WORK TO BE COMPLETED
Transcribe every item below line by line, keeping each line unchanged and in its original order.

THE RECORDS
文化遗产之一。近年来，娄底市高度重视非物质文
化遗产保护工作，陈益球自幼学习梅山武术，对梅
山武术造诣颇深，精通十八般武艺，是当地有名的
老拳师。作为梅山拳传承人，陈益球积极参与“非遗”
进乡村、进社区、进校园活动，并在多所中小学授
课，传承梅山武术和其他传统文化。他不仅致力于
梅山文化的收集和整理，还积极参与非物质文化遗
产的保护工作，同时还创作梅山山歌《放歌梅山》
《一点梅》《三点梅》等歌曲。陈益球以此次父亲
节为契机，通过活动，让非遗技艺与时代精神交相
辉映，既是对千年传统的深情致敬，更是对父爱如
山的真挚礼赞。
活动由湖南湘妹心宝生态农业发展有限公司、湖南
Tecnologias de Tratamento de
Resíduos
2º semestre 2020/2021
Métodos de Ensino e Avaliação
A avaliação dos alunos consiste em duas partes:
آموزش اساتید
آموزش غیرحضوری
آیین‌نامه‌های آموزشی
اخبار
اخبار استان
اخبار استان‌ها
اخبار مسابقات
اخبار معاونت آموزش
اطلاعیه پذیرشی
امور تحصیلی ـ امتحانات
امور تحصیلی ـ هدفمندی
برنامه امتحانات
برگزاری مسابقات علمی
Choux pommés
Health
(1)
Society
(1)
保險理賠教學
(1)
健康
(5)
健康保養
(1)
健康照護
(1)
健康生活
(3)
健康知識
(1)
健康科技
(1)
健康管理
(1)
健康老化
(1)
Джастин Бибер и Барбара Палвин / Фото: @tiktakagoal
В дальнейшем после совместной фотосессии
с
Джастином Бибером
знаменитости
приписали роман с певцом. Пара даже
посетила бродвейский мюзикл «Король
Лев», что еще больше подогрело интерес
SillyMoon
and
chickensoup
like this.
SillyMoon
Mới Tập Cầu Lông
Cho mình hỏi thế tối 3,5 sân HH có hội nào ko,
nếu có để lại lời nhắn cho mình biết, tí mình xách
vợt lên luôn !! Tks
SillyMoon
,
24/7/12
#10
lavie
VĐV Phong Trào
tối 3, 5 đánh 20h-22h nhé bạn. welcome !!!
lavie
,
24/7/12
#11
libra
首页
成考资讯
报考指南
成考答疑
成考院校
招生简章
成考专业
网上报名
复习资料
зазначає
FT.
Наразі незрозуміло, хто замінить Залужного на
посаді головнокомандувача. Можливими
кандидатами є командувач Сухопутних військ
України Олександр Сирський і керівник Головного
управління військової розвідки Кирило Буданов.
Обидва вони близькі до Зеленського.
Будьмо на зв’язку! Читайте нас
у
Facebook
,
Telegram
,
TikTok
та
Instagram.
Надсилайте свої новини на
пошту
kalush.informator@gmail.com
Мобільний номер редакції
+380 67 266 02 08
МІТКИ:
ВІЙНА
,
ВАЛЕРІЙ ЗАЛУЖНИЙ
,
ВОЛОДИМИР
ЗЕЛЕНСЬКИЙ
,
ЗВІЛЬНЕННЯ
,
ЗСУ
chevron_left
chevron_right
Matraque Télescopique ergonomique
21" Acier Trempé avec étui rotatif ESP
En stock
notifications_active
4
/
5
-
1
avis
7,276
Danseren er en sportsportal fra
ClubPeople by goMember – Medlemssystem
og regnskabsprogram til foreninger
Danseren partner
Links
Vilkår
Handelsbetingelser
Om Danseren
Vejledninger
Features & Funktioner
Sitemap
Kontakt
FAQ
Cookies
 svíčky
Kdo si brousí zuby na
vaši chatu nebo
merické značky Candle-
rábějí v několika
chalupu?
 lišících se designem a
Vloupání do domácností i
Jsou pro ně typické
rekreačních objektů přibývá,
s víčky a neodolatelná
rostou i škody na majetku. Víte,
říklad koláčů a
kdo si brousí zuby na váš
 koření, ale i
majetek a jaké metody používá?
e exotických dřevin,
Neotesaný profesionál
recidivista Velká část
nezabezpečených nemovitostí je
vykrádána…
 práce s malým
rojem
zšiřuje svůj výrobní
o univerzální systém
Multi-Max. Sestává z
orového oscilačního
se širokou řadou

SOLUTION TO THE EXERCISE
文化遗产之一。近年来，娄底市高度重视非物质文
化遗产保护工作，陈益球自幼学习梅山武术，对梅
山武术造诣颇深，精通十八般武艺，是当地有名的
老拳师。作为梅山拳传承人，陈益球积极参与“非遗”
进乡村、进社区、进校园活动，并在多所中小学授
课，传承梅山武术和其他传统文化。他不仅致力于
梅山文化的收集和整理，还积极参与非物质文化遗
产的保护工作，同时还创作梅山山歌《放歌梅山》
《一点梅》《三点梅》等歌曲。陈益球以此次父亲
节为契机，通过活动，让非遗技艺与时代精神交相
辉映，既是对千年传统的深情致敬，更是对父爱如
山的真挚礼赞。
活动由湖南湘妹心宝生态农业发展有限公司、湖南
Tecnologias de Tratamento de
Resíduos
2º semestre 2020/2021
Métodos de Ensino e Avaliação
A avaliação dos alunos consiste em duas partes:
آموزش اساتید
آموزش غیرحضوری
آیین‌نامه‌های آموزشی
اخبار
اخبار استان
اخبار استان‌ها
اخبار مسابقات
اخبار معاونت آموزش
اطلاعیه پذیرشی
امور تحصیلی ـ امتحانات
امور تحصیلی ـ هدفمندی
برنامه امتحانات
برگزاری مسابقات علمی
Choux pommés
Health
(1)
Society
(1)
保險理賠教學
(1)
健康
(5)
健康保養
(1)
健康照護
(1)
健康生活
(3)
健康知識
(1)
健康科技
(1)
健康管理
(1)
健康老化
(1)
Джастин Бибер и Барбара Палвин / Фото: @tiktakagoal
В дальнейшем после совместной фотосессии
с
Джастином Бибером
знаменитости
приписали роман с певцом. Пара даже
посетила бродвейский мюзикл «Король
Лев», что еще больше подогрело интерес
SillyMoon
and
chickensoup
like this.
SillyMoon
Mới Tập Cầu Lông
Cho mình hỏi thế tối 3,5 sân HH có hội nào ko,
nếu có để lại lời nhắn cho mình biết, tí mình xách
vợt lên luôn !! Tks
SillyMoon
,
24/7/12
#10
lavie
VĐV Phong Trào
tối 3, 5 đánh 20h-22h nhé bạn. welcome !!!
lavie
,
24/7/12
#11
libra
首页
成考资讯
报考指南
成考答疑
成考院校
招生简章
成考专业
网上报名
复习资料
зазначає
FT.
Наразі незрозуміло, хто замінить Залужного на
посаді головнокомандувача. Можливими
кандидатами є командувач Сухопутних військ
України Олександр Сирський і керівник Головного
управління військової розвідки Кирило Буданов.
Обидва вони близькі до Зеленського.
Будьмо на зв’язку! Читайте нас
у
Facebook
,
Telegram
,
TikTok
та
Instagram.
Надсилайте свої новини на
пошту
kalush.informator@gmail.com
Мобільний номер редакції
+380 67 266 02 08
МІТКИ:
ВІЙНА
,
ВАЛЕРІЙ ЗАЛУЖНИЙ
,
ВОЛОДИМИР
ЗЕЛЕНСЬКИЙ
,
ЗВІЛЬНЕННЯ
,
ЗСУ
chevron_left
chevron_right
Matraque Télescopique ergonomique
21" Acier Trempé avec étui rotatif ESP
En stock
notifications_active
4
/
5
-
1
avis
7,276
Danseren er en sportsportal fra
ClubPeople by goMember – Medlemssystem
og regnskabsprogram til foreninger
Danseren partner
Links
Vilkår
Handelsbetingelser
Om Danseren
Vejledninger
Features & Funktioner
Sitemap
Kontakt
FAQ
Cookies
 svíčky
Kdo si brousí zuby na
vaši chatu nebo
merické značky Candle-
rábějí v několika
chalupu?
 lišících se designem a
Vloupání do domácností i
Jsou pro ně typické
rekreačních objektů přibývá,
s víčky a neodolatelná
rostou i škody na majetku. Víte,
říklad koláčů a
kdo si brousí zuby na váš
 koření, ale i
majetek a jaké metody používá?
e exotických dřevin,
Neotesaný profesionál
recidivista Velká část
nezabezpečených nemovitostí je
vykrádána…
 práce s malým
rojem
zšiřuje svůj výrobní
o univerzální systém
Multi-Max. Sestává z
orového oscilačního
se širokou řadou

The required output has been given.